Only the words of the entries are wanted, repeated exactly and without images.

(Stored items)
-----

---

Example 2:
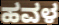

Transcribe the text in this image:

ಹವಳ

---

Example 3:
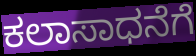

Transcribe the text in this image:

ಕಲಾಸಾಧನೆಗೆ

-----

**RESULT FOR THIS EXERCISE**
---

Example 2:

Transcribe the text in this image:

ಹವಳ

---

Example 3:

Transcribe the text in this image:

ಕಲಾಸಾಧನೆಗೆ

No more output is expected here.